#### [Work to be completed]
Among these records, which lines include "widget"? Copy them out.
★ ★ ★ ★ ★ ★ ★
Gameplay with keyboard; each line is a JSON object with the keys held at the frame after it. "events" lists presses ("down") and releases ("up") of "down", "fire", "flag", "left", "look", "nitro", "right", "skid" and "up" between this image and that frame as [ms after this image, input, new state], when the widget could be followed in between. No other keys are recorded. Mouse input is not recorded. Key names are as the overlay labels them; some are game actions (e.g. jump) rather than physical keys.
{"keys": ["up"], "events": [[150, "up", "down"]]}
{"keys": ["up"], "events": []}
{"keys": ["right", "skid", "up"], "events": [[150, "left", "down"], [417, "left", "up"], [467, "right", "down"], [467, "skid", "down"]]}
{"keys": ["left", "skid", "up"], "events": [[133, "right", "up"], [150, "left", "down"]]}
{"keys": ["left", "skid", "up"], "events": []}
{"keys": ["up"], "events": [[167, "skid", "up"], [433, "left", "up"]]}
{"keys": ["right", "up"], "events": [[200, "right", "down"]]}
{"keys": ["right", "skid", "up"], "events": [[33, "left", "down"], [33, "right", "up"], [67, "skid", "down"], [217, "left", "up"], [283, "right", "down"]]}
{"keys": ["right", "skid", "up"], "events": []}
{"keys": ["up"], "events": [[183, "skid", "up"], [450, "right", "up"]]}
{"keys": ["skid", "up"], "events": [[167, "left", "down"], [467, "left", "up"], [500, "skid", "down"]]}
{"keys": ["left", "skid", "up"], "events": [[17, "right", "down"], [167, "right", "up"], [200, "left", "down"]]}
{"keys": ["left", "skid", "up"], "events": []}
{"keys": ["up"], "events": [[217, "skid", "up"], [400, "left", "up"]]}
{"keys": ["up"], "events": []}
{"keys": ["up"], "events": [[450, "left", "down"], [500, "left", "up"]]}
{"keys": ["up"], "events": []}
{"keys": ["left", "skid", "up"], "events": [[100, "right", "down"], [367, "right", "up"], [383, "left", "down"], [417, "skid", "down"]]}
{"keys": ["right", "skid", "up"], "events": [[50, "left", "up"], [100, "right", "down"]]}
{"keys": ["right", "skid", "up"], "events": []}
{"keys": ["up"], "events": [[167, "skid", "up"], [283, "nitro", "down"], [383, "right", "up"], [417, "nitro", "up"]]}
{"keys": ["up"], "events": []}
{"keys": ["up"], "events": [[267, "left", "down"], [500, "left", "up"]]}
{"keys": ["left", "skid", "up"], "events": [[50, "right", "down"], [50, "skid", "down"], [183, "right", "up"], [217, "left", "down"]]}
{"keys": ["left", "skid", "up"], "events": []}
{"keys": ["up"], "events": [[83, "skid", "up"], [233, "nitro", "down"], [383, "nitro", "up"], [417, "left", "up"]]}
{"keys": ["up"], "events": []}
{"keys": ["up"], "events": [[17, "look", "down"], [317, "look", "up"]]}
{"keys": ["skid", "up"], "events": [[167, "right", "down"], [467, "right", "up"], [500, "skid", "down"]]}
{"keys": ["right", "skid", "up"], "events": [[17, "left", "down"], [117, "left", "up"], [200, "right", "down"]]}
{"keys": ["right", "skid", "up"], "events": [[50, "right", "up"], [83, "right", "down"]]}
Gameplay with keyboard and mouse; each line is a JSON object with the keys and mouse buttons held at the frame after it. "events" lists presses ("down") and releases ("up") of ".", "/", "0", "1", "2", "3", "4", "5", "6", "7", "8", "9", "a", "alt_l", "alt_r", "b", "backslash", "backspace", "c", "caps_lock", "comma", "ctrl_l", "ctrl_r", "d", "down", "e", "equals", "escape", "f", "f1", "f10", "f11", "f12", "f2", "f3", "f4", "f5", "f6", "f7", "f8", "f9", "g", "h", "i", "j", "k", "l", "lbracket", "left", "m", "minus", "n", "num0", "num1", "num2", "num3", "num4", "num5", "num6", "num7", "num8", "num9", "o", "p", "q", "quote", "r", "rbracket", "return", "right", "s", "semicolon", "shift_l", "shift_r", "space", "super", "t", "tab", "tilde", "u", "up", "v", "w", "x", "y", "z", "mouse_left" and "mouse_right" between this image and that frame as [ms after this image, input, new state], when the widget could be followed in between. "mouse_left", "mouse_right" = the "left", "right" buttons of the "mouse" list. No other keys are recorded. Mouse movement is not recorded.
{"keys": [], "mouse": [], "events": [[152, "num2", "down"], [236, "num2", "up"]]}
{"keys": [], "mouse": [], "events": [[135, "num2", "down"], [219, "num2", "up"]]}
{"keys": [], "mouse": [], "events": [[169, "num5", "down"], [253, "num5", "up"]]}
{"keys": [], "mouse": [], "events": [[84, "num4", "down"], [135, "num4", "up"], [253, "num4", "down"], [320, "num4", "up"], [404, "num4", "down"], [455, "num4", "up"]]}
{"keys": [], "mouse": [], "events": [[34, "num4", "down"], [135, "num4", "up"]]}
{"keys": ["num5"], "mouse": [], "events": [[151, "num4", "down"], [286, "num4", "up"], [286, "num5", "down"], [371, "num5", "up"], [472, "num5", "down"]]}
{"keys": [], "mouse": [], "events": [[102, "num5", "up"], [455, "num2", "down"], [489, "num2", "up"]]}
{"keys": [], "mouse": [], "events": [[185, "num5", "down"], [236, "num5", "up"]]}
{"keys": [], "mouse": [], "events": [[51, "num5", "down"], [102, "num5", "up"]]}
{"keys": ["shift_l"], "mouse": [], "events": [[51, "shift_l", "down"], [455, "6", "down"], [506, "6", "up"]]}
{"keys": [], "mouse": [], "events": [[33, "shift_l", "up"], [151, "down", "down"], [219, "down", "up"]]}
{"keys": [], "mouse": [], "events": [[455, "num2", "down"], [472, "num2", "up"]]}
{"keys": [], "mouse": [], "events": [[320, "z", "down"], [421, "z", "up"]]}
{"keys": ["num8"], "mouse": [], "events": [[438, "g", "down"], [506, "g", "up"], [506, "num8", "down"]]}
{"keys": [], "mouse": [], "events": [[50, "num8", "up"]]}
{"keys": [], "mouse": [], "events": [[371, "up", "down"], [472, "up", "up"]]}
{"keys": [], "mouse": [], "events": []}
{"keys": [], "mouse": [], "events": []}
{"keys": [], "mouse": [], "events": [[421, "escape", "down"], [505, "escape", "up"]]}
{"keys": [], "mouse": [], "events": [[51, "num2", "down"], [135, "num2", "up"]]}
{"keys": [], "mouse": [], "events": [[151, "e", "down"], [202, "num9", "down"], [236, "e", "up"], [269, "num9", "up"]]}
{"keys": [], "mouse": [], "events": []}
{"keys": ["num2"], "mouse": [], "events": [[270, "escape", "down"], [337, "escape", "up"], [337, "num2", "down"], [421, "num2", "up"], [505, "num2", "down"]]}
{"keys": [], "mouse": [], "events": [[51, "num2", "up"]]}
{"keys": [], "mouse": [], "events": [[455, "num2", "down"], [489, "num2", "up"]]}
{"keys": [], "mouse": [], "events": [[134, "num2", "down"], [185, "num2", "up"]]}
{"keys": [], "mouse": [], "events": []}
★ ★ ★ ★ ★ ★ ★
#### [Completed exercise]
Gameplay with keyboard; each line is a JSON object with the keys held at the frame after it. "events" lists presses ("down") and releases ("up") of "down", "fire", "flag", "left", "look", "nitro", "right", "skid" and "up" between this image and that frame as [ms after this image, input, new state], when the widget could be followed in between. No other keys are recorded. Mouse input is not recorded. Key names are as the overlay labels them; some are game actions (e.g. jump) rather than physical keys.
Gameplay with keyboard and mouse; each line is a JSON object with the keys and mouse buttons held at the frame after it. "events" lists presses ("down") and releases ("up") of ".", "/", "0", "1", "2", "3", "4", "5", "6", "7", "8", "9", "a", "alt_l", "alt_r", "b", "backslash", "backspace", "c", "caps_lock", "comma", "ctrl_l", "ctrl_r", "d", "down", "e", "equals", "escape", "f", "f1", "f10", "f11", "f12", "f2", "f3", "f4", "f5", "f6", "f7", "f8", "f9", "g", "h", "i", "j", "k", "l", "lbracket", "left", "m", "minus", "n", "num0", "num1", "num2", "num3", "num4", "num5", "num6", "num7", "num8", "num9", "o", "p", "q", "quote", "r", "rbracket", "return", "right", "s", "semicolon", "shift_l", "shift_r", "space", "super", "t", "tab", "tilde", "u", "up", "v", "w", "x", "y", "z", "mouse_left" and "mouse_right" between this image and that frame as [ms after this image, input, new state], when the widget could be followed in between. "mouse_left", "mouse_right" = the "left", "right" buttons of the "mouse" list. No other keys are recorded. Mouse movement is not recorded.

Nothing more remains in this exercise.